= Exercise passage =

'''

Build system moved from poetry to hatchling.

unihan-etl 0.35.0 (2024-11-25)

Revision 37 updates (#330)

These changes align with Unicode Technical Report #38’s 37th revision and are part of ongoing improvements to Unihan data handling.

Add kFanqie and kZhuang

Adds support for the kFanqie and kZhuang fields.

See also:

Support kRSUnicode for apostrophes

Unihan_IRGSources: Updated kRSUnicode for apostrophes.

See also:

Removals

  • kFrequency: Removed from Unihan_DictionaryLikeData, constants, and datapackage.json.

See also:

Tests

  • Added tests for simplified expansions to ensure correctness of kFanqie and kZhuang.

Documentation

  • Automatically linkify links that were previously only text.

Development

unihan-etl 0.34.0 (2024-03-24)

Development

  • Aggressive automated lint fixes via ruff (#317)

    via ruff v0.3.4, all automated lint fixes, including unsafe and previews were applied:

    ruff check --select ALL . --fix --unsafe-fixes --preview --show-fixes; ruff format .
    

    Branches were treated with:

    git rebase \
        --strategy-option=theirs \
        --exec 'poetry run ruff check --select ALL . --fix --unsafe-fixes --preview --show-fixes; poetry run ruff format .; git add src tests; git commit --amend --no-edit' \
        origin/master
    
  • poetry: 1.7.1 -> 1.8.1

    See also: https://github.com/python-poetry/poetry/blob/1.8.1/CHANGELOG.md

  • ruff 0.2.2 -> 0.3.0 (#316)

    Related formattings. Update CI to use ruff check . instead of ruff ..

    See also: https://github.com/astral-sh/ruff/blob/v0.3.0/CHANGELOG.md

unihan-etl 0.33.1 (2024-02-09)

Maintenance release: No bug fixes or new features.

Documentation

  • README: Rewrite introduction, note updated UNIHAN compatibility information.

  • Link to UNIHAN release in v0.31.0’s changelog notes.

unihan-etl 0.33.0 (2024-02-09)

Maintenance release: No bug fixes or new features.

Documentation

  • CsvLexer: Fix quoted items (#314)

Development

unihan-etl 0.32.0 (2024-02-05)

Documentation

  • Highlighting for CSV and TSV examples (#253)

'''

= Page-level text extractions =

'''

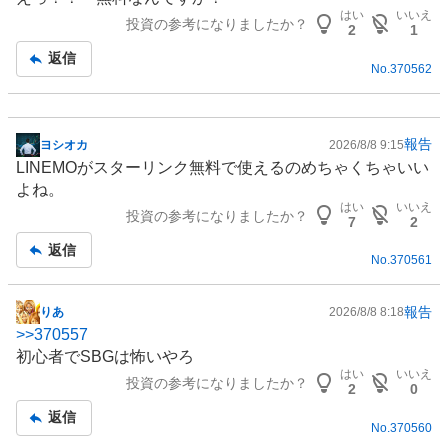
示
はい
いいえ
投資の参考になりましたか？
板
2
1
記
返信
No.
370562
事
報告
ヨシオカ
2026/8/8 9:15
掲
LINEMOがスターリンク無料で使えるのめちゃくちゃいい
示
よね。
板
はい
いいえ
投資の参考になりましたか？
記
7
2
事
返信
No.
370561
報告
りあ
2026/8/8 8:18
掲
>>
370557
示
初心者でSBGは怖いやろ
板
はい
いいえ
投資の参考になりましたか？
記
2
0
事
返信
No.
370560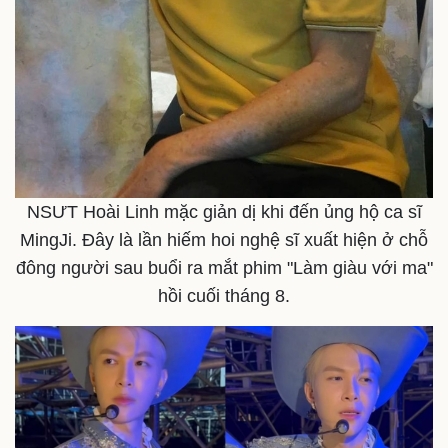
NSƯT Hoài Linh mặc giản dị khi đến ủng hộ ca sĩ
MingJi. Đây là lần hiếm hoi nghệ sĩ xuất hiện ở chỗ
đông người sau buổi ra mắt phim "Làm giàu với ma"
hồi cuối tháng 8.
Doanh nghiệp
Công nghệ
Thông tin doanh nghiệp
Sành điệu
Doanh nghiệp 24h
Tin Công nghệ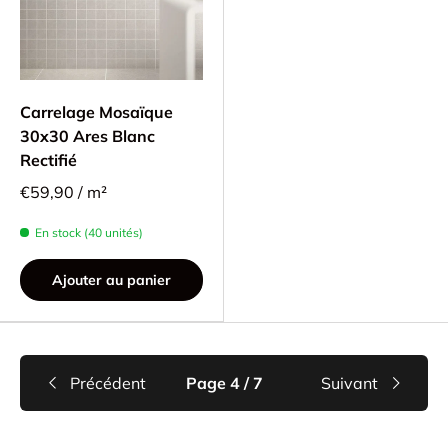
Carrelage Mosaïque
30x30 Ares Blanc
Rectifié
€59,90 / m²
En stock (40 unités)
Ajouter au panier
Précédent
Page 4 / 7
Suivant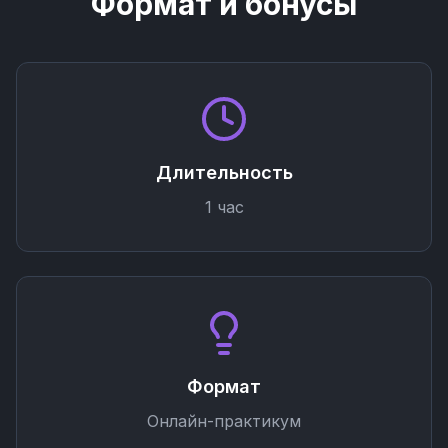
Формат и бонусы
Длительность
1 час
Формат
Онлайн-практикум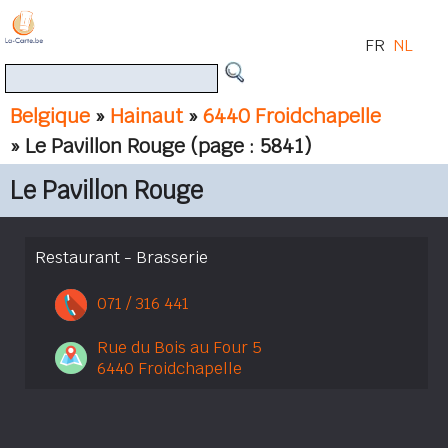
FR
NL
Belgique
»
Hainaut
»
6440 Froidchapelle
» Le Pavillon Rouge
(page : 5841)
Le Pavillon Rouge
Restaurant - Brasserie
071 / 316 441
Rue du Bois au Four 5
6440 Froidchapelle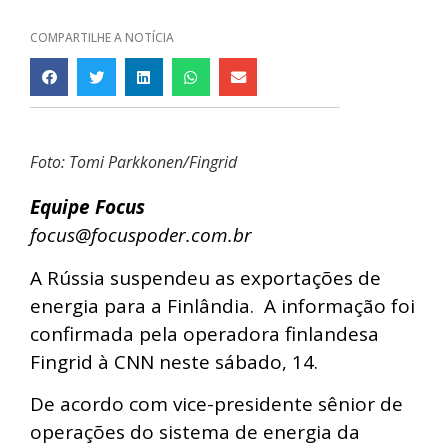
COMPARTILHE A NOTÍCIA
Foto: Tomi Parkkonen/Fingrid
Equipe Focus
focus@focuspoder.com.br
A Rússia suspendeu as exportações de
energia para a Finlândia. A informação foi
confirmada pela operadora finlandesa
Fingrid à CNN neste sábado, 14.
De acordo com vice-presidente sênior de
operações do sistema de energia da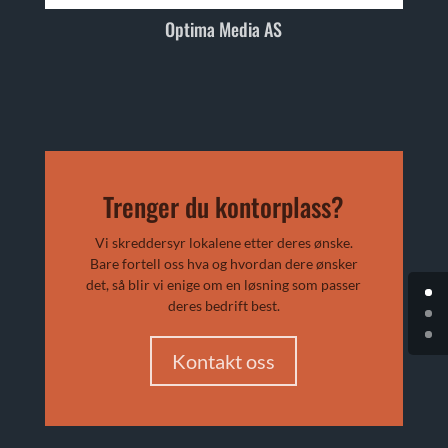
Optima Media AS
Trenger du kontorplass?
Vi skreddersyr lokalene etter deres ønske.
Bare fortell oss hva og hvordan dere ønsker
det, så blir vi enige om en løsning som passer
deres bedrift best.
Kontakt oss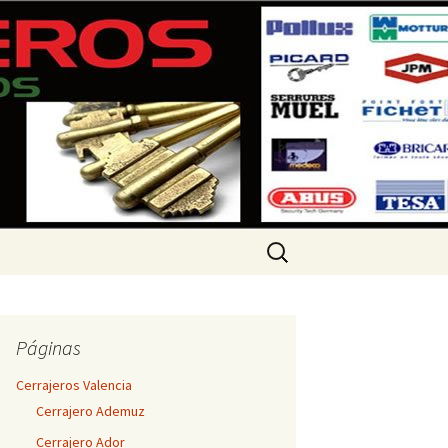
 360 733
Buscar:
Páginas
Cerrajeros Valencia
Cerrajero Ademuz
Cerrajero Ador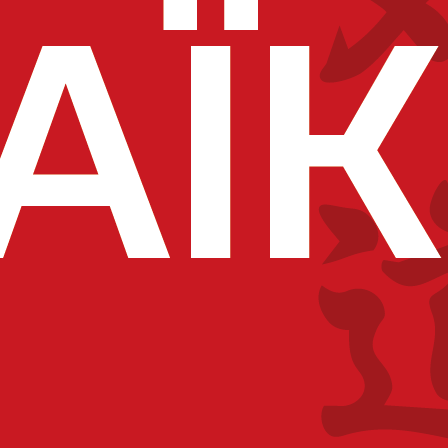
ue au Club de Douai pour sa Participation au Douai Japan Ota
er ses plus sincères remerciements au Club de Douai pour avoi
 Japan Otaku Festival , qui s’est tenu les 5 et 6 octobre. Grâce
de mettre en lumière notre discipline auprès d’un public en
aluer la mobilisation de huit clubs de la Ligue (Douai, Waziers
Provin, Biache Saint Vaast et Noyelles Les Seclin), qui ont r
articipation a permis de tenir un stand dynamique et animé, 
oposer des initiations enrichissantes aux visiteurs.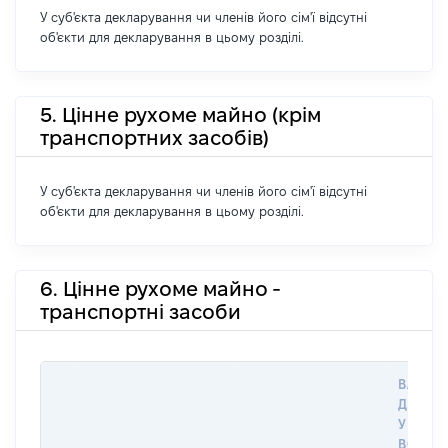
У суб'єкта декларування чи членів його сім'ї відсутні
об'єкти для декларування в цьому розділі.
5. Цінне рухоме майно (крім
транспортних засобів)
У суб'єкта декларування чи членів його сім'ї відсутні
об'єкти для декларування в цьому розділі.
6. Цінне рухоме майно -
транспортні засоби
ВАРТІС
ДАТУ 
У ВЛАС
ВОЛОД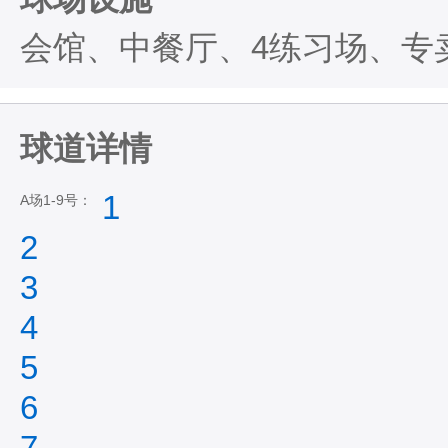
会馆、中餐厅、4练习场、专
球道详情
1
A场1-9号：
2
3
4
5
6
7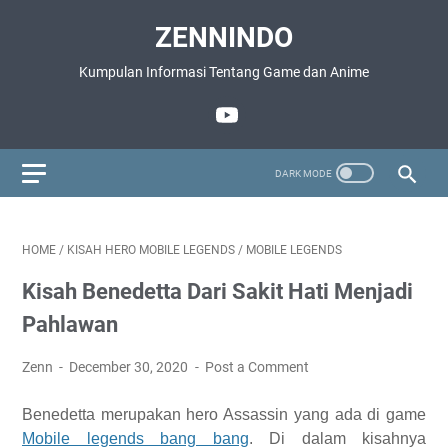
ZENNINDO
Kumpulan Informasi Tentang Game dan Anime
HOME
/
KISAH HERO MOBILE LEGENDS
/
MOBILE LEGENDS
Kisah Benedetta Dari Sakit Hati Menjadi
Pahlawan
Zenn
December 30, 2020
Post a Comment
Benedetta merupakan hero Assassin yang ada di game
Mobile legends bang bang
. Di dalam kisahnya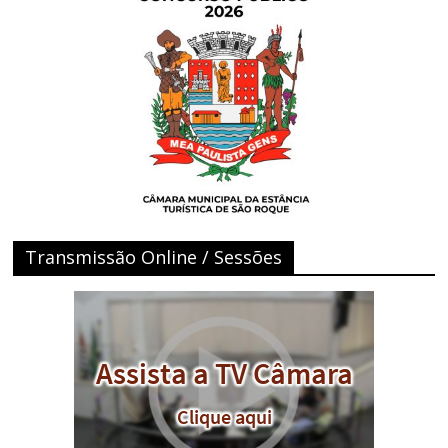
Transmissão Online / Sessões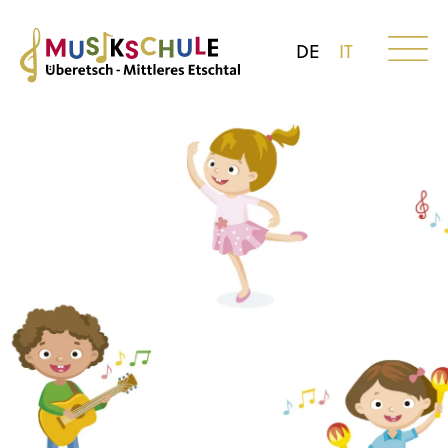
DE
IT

'''

= Exercise objective =
Carry on the unihan-etl changelog from the point where it stops.

= Response to this exercise =
Improvements

  • Typing fixes and additional doctest for kTGH2013 (#312)

Development

  • Added types-pygments package (#253)

  • Added some manual type stubs for pygmentsLexer (#253)

  • pytest-watcher: Silent *.py.*py reruns (#312)

unihan-etl 0.31.0 (2024-02-04)

Breaking: UNIHAN upgrades (#305)

Bump UNIHAN compatibility from 11.0.0 to 15.1.0 (released 2023-09-01, revision 35).

Removed fields

New fields

Development

  • Quiet pytest tracebacks (#310)

  • Relax pytest plugin assertions in regards to zip / export file size (#310)

unihan-etl 0.30.1 (2023-12-10)

Bug fix

  • Expansions: Fix loading of double apostrophe values via kRSUnicode via kRSGeneric (#304)

unihan-etl 0.30.0post0 (2023-11-26)

CI

  • Move CodeQL from advanced configuration file to GitHub’s default

Documentation

  • Typo fixes

unihan-etl 0.30.0 (2023-11-26)

Maintenance only, no bug fixes, or new features

Development

  • ci: Add pydocstyle rule to ruff (#303)

Documentation

  • Add docstrings to functions, methods, classes, and packages (#303)

unihan-etl 0.29.0 (2023-11-19)

Maintenance only, no bug fixes, or new features

Packaging

  • Move pytest configuration to pyproject.toml (#299)

  • Add Python 3.12 to trove classifiers

  • Per Poetry’s docs on managing dependencies and poetry check, we had it wrong: Instead of using extras, we should create these:

    [tool.poetry.group.group-name.dependencies]
    dev-dependency = "1.0.0"
    

    Which we now do.

Development

unihan-etl 0.28.1 (2023-09-02)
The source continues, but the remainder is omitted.